Since I was a child, I remember pulling out the projector and setting it up at my grandmother’s house. She absolutely refused to talk about those times, as did my mother and uncles. So I remember being very young, maybe eight or ten, and running them through like a detective. Then I would gingerly ask Allis about them. It’s funny to think about it, but that’s almost the same way I made the movie. Instead of asking Allis, I would be on the phone with my mother or my uncles asking them what the people were talking about in audio recordings.

H&A: How would you describe your grandmother’s approach to home movie making and what did you learn about her through her home movies?

Dews: I think both my grandparents were very excited by technology and very caught up in that modern feeling of progress. There are many many shots of trains, planes, cars, skyscrapers, world fairs etc. Allis also was very into filming flowers and gardens and Charley, her husband, and her children.

I also noticed that the films are all very presentational, very public records of how they wanted their family to be viewed. There’s a strong tendency to idealize in the family films. It almost seems like an inevitable byproduct of those saturated kodachrome emulsions.

H&A: I read in interview  “My next project is called Amigos and
traces a decade of debauchery in Spain using my home movies and those
of my three best friends.”  I’m curious to hear more about this. What do you find most interesting in the home movie aesthetic?

Dews: Well this project is very exciting. It’s my attempt to make a fiction film out of a largish collection of home movies. It’s how I made Must Read After My Death, but since all the main characters are dead (my grandparents) or hidden (my mother and uncles) it wasn’t necessary to change events in order to tell the truth.

What I find compelling about using home movies to construct narratives is that it pushes you into an approach much like the 20th century autobiographical novel.  You’re taking material that is analogous to diaries in a way, and massaging it into a narrative arc.

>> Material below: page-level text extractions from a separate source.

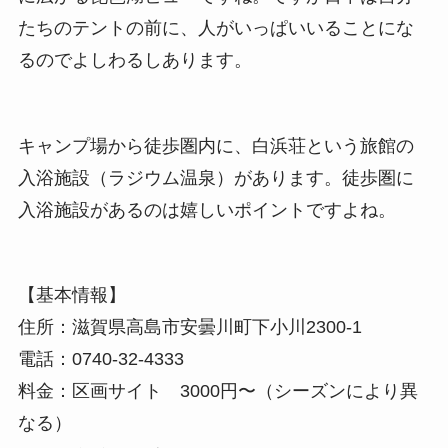
たちのテントの前に、人がいっぱいいることにな
るのでよしわるしあります。
キャンプ場から徒歩圏内に、白浜荘という旅館の
入浴施設（ラジウム温泉）があります。徒歩圏に
入浴施設があるのは嬉しいポイントですよね。
【基本情報】
住所：滋賀県高島市安曇川町下小川2300-1
電話：0740-32-4333
料金：区画サイト 3000円〜（シーズンにより異
なる）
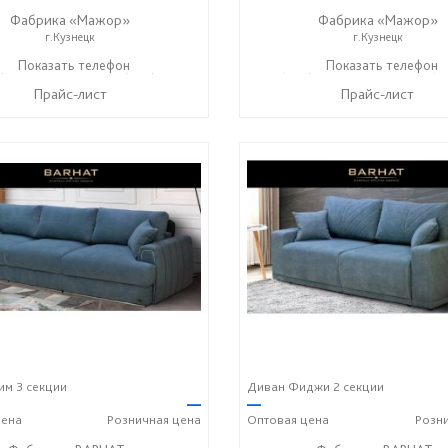
Фабрика «Мажор»
Фабрика «Мажор»
г.Кузнецк
г.Кузнецк
) 611-98-99
Показать телефон
+7 (999) 610-99-95
+7 (999) 611-98-99
Показать телефон
+7 (9
☎
☎
☎
Прайс-лист
Прайс-лист
м 3 секции
Диван Фиджи 2 секции
—
—
ена
Розничная
цена
Оптовая
цена
Розн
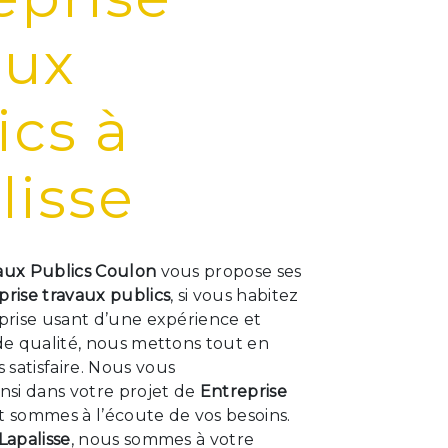
aux
ics à
lisse
aux Publics Coulon
vous propose ses
prise travaux publics
, si vous habitez
eprise usant d’une expérience et
 de qualité, nous mettons tout en
satisfaire. Nous vous
si dans votre projet de
Entreprise
t sommes à l’écoute de vos besoins.
Lapalisse
, nous sommes à votre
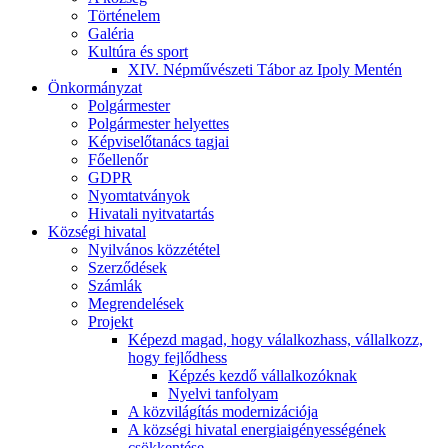
Történelem
Galéria
Kultúra és sport
XIV. Népművészeti Tábor az Ipoly Mentén
Önkormányzat
Polgármester
Polgármester helyettes
Képviselőtanács tagjai
Főellenőr
GDPR
Nyomtatványok
Hivatali nyitvatartás
Községi hivatal
Nyilvános közzététel
Szerződések
Számlák
Megrendelések
Projekt
Képezd magad, hogy válalkozhass, vállalkozz,
hogy fejlődhess
Képzés kezdő vállalkozóknak
Nyelvi tanfolyam
A közvilágítás modernizációja
A községi hivatal energiaigényességének
csökkentése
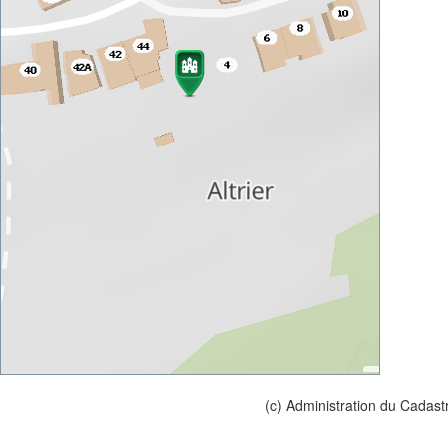
(c) Administration du Cadast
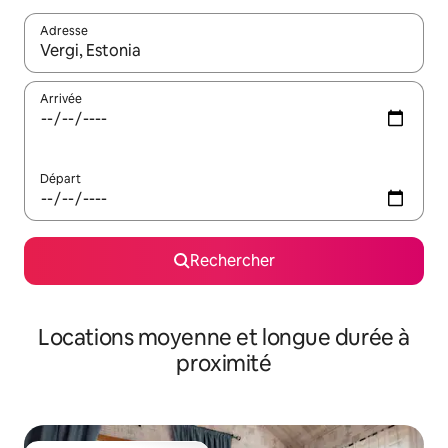
Adresse
Lorsque les résultats s'affichent, utilisez les flèches vers le hau
Arrivée
Départ
Rechercher
Locations moyenne et longue durée à
proximité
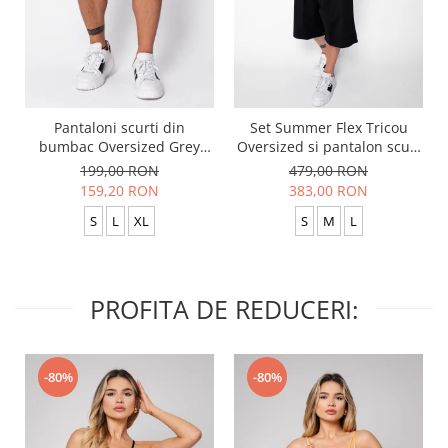
Pantaloni scurti din
Set Summer Flex Tricou
bumbac Oversized Grey
Oversized si pantalon scurt
Anthracite
Baggy Black
199,00 RON
479,00 RON
159,20 RON
383,00 RON
S
L
XL
S
M
L
PROFITA DE REDUCERI:
-80%
-80%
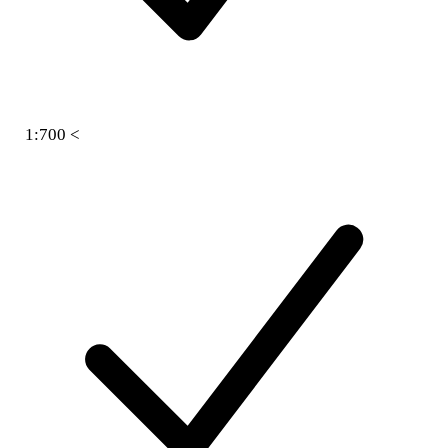
1:700 <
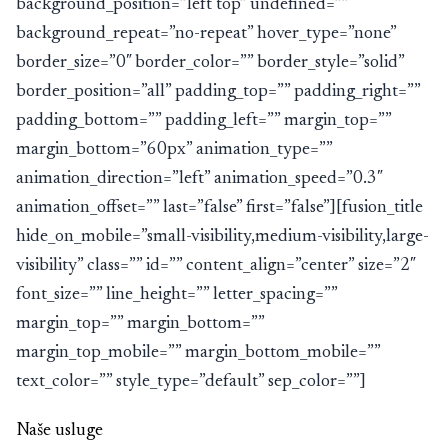
background_position=”left top” undefined=””
background_repeat=”no-repeat” hover_type=”none”
border_size=”0″ border_color=”” border_style=”solid”
border_position=”all” padding_top=”” padding_right=””
padding_bottom=”” padding_left=”” margin_top=””
margin_bottom=”60px” animation_type=””
animation_direction=”left” animation_speed=”0.3″
animation_offset=”” last=”false” first=”false”][fusion_title
hide_on_mobile=”small-visibility,medium-visibility,large-
visibility” class=”” id=”” content_align=”center” size=”2″
font_size=”” line_height=”” letter_spacing=””
margin_top=”” margin_bottom=””
margin_top_mobile=”” margin_bottom_mobile=””
text_color=”” style_type=”default” sep_color=””]
Naše usluge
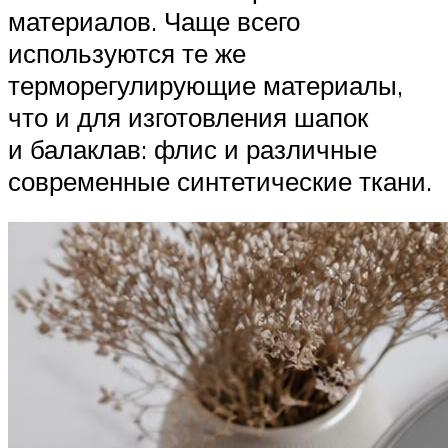
материалов. Чаще всего
используются те же
терморегулирующие материалы,
что и для изготовления шапок
и балаклав: флис и различные
современные синтетические ткани.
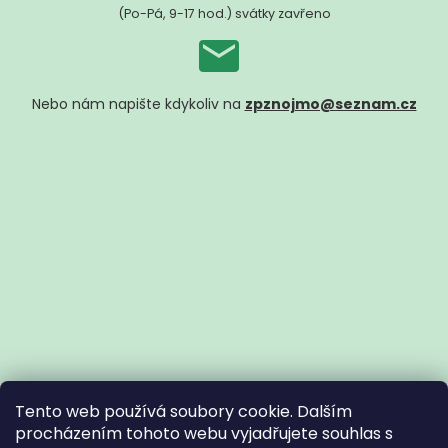
(Po-Pá, 9-17 hod.) svátky zavřeno
Nebo nám napište kdykoliv na
zpznojmo@seznam.cz
Tento web používá soubory cookie. Dalším
procházením tohoto webu vyjadřujete souhlas s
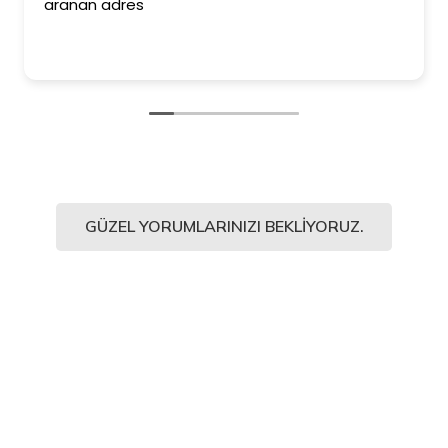
aranan adres
GÜZEL YORUMLARINIZI BEKLIYORUZ.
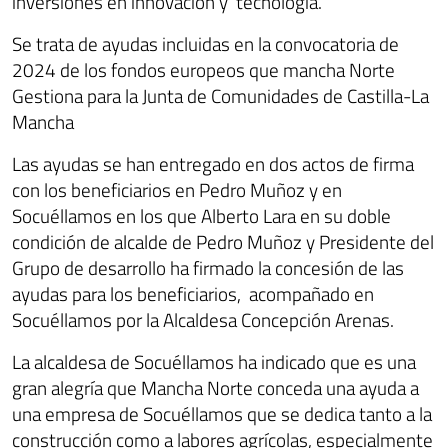
inversiones en innovación y tecnología.
Se trata de ayudas incluidas en la convocatoria de
2024 de los fondos europeos que mancha Norte
Gestiona para la Junta de Comunidades de Castilla-La
Mancha
Las ayudas se han entregado en dos actos de firma
con los beneficiarios en Pedro Muñoz y en
Socuéllamos en los que Alberto Lara en su doble
condición de alcalde de Pedro Muñoz y Presidente del
Grupo de desarrollo ha firmado la concesión de las
ayudas para los beneficiarios, acompañado en
Socuéllamos por la Alcaldesa Concepción Arenas.
La alcaldesa de Socuéllamos ha indicado que es una
gran alegría que Mancha Norte conceda una ayuda a
una empresa de Socuéllamos que se dedica tanto a la
construcción como a labores agrícolas, especialmente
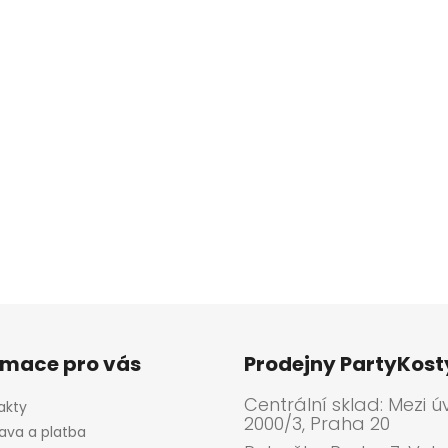
rmace pro vás
Prodejny PartyKos
Centrální sklad: Mezi ú
akty
2000/3, Praha 20
ava a platba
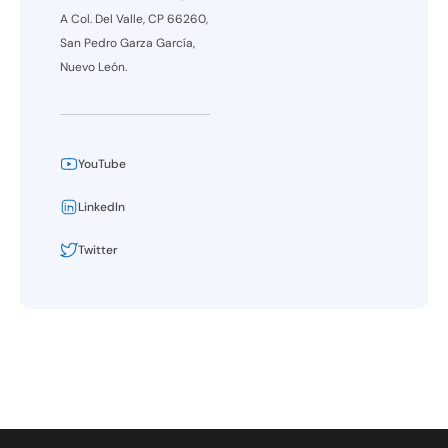
A Col. Del Valle, CP 66260,
San Pedro Garza García,
Nuevo León.
YouTube
LinkedIn
Twitter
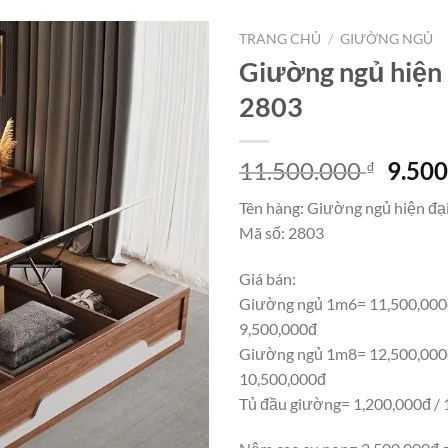
TRANG CHỦ
/
GIƯỜNG NGỦ
Giường ngủ hiện
2803
Giá
11.500.000
9.50
₫
gốc
Tên hàng: Giường ngủ hiện đạ
là:
Mã số: 2803
11.50
Giá bán:
Giường ngủ 1m6= 11,500,000
9,500,000đ
Giường ngủ 1m8= 12,500,000
10,500,000đ
Tủ đầu giường= 1,200,000đ / 1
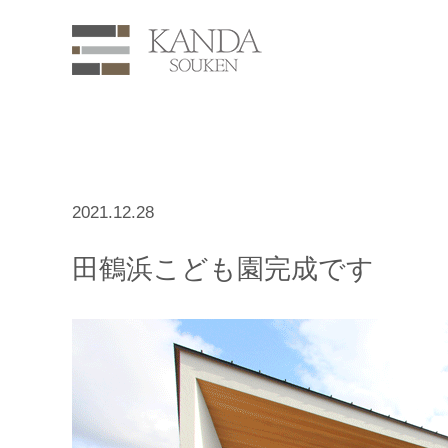
2021.12.28
田鶴浜こども園完成です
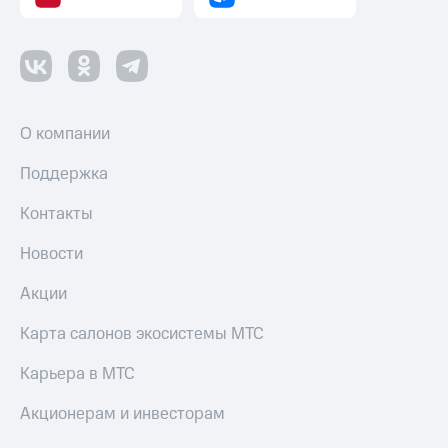
О компании
Поддержка
Контакты
Новости
Акции
Карта салонов экосистемы МТС
Карьера в МТС
Акционерам и инвесторам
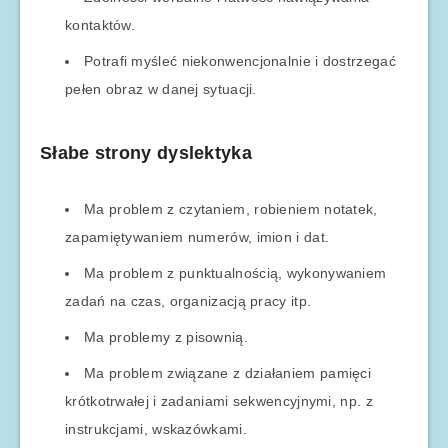
kontaktów.
Potrafi myśleć niekonwencjonalnie i dostrzegać
pełen obraz w danej sytuacji.
Słabe strony dyslektyka
Ma problem z czytaniem, robieniem notatek,
zapamiętywaniem numerów, imion i dat.
Ma problem z punktualnością, wykonywaniem
zadań na czas, organizacją pracy itp.
Ma problemy z pisownią.
Ma problem związane z działaniem pamięci
krótkotrwałej i zadaniami sekwencyjnymi, np. z
instrukcjami, wskazówkami.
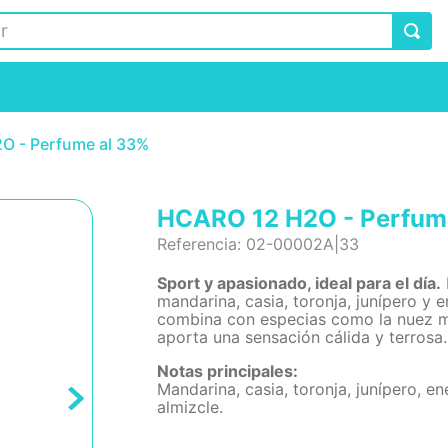
O - Perfume al 33%
HCARO 12 H2O - Perfum
Referencia
:
02-00002A|33
Sport y apasionado, ideal para el día.
mandarina, casia, toronja, junípero y e
combina con especias como la nuez mo
aporta una sensación cálida y terrosa.
Notas principales:
Mandarina, casia, toronja, junípero, e
almizcle.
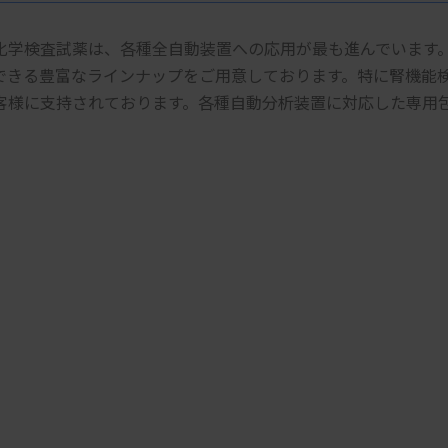
化学検査試薬は、各種全自動装置への応用が最も進んでいます
できる豊富なラインナップをご用意しております。特に腎機能
客様に支持されております。各種自動分析装置に対応した専用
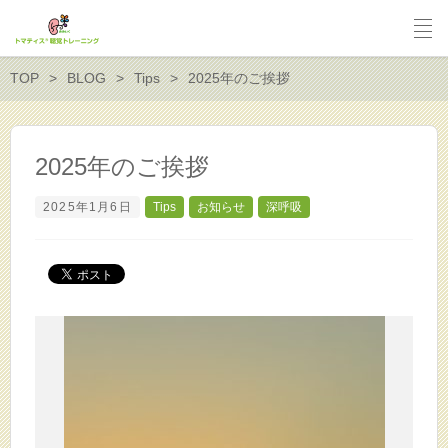
TOP
BLOG
Tips
2025年のご挨拶
2025年のご挨拶
2025年1月6日
Tips
お知らせ
深呼吸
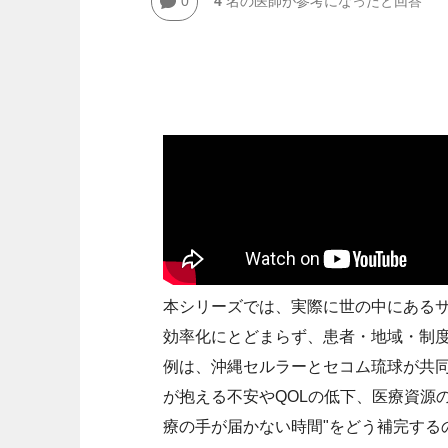
0
4
名の医師が参考になったと回答
本シリーズでは、実際に世の中にあるサ
効率化にとどまらず、患者・地域・制度
例は、沖縄セルラーとセコム琉球が共
が抱える不安やQOLの低下、医療資源
療の手が届かない時間"をどう補完する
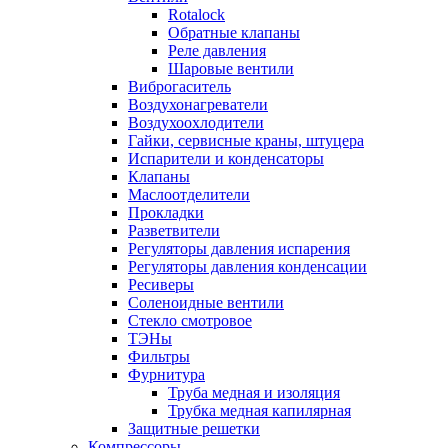
Rotalock
Обратные клапаны
Реле давления
Шаровые вентили
Виброгаситель
Воздухонагреватели
Воздухоохлодители
Гайки, сервисные краны, штуцера
Испарители и конденсаторы
Клапаны
Маслоотделители
Прокладки
Разветвители
Регуляторы давления испарения
Регуляторы давления конденсации
Ресиверы
Соленоидные вентили
Стекло смотровое
ТЭНы
Фильтры
Фурнитура
Труба медная и изоляция
Трубка медная капилярная
Защитные решетки
Компрессоры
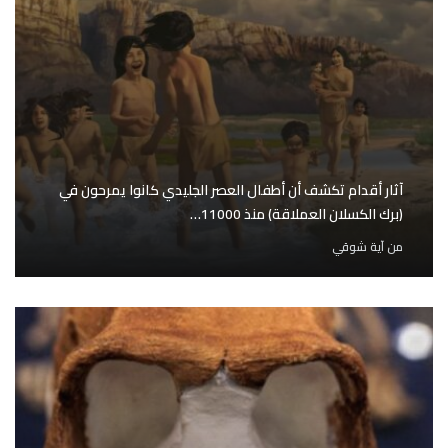
آثار أقدام تكشف أن أطفال العصر الجليدي كانوا يمرحون في
(برك الكسلان العملاقة) منذ 11000…
من
آية شوقي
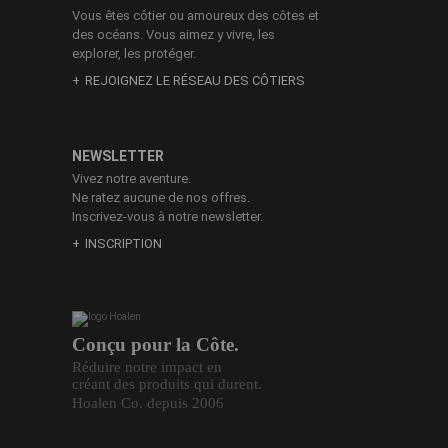
Vous êtes côtier ou amoureux des côtes et
des océans. Vous aimez y vivre, les
explorer, les protéger.
REJOIGNEZ LE RÉSEAU DES CÔTIERS
NEWSLETTER
Vivez notre aventure.
Ne ratez aucune de nos offres.
Inscrivez-vous à notre newsletter.
INSCRIPTION
Conçu pour la Côte.
Réduire notre impact en
créant des produits qui durent.
Hoalen Co. depuis 2006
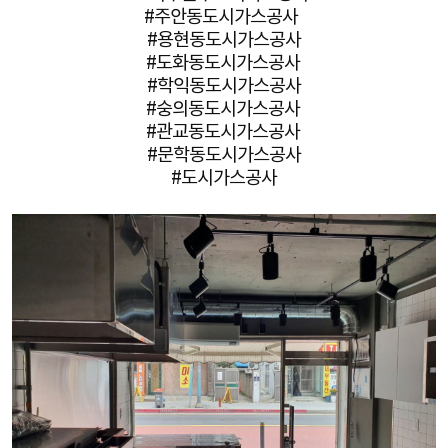
#주안동도시가스공사
#용현동도시가스공사
#도화동도시가스공사
#학익동도시가스공사
#숭의동도시가스공사
#관교동도시가스공사
#문학동도시가스공사
#도시가스공사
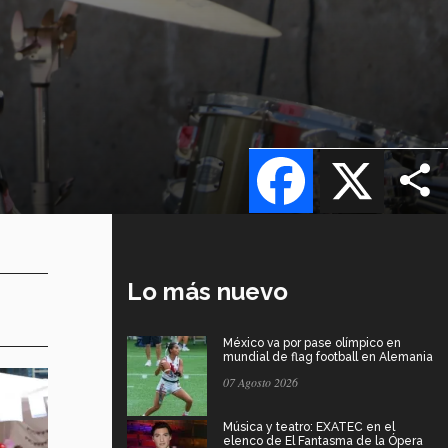
Facebook
X
Lo más nuevo
México va por pase olímpico en
mundial de flag football en Alemania
07 Agosto 2026
Música y teatro: EXATEC en el
elenco de El Fantasma de la Ópera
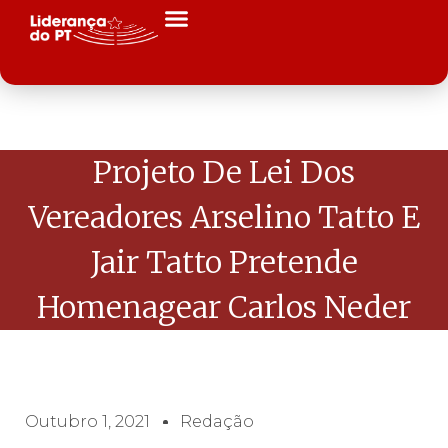
Projeto De Lei Dos
Vereadores Arselino Tatto E
Jair Tatto Pretende
Homenagear Carlos Neder
Outubro 1, 2021
Redação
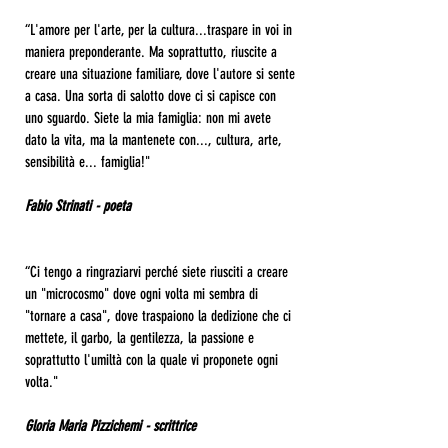
“L'amore per l'arte, per la cultura...traspare in voi in
maniera preponderante. Ma soprattutto, riuscite a
creare una situazione familiare, dove l'autore si sente
a casa. Una sorta di salotto dove ci si capisce con
uno sguardo. Siete la mia famiglia: non mi avete
dato la vita, ma la mantenete con..., cultura, arte,
sensibilità e... famiglia!"
Fabio Strinati - poeta
“Ci tengo a ringraziarvi perché siete riusciti a creare
un "microcosmo" dove ogni volta mi sembra di
"tornare a casa", dove traspaiono la dedizione che ci
mettete, il garbo, la gentilezza, la passione e
soprattutto l'umiltà con la quale vi proponete ogni
volta."
Gloria Maria Pizzichemi - scrittrice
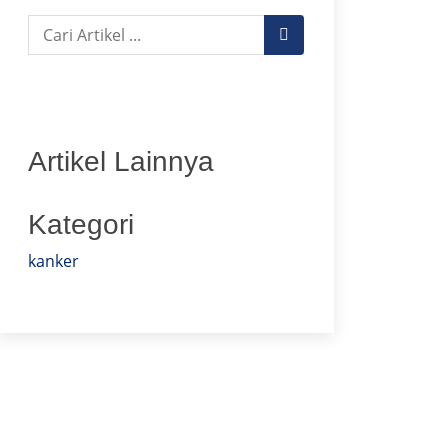
Artikel Lainnya
Kategori
kanker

The more explicit truths you want to get at, the more you have to change names and details in order to protect your friends and family.

There are also ideas about authenticity. I turn off the camera when my friends start to scream or cry, so you lose direct dramatic situations. But there is an honesty about home footage or documentary. People aren’t pretending the camera isn’t there, they aren’t pretending to be someone else, they are there with you filming and to some extent with the viewer viewing.

There’s also something to be said for the long arc in home footage. My grandparents filmed for 20 years of their lives. I have been too. Things really change over that span of time that are really hard to fake.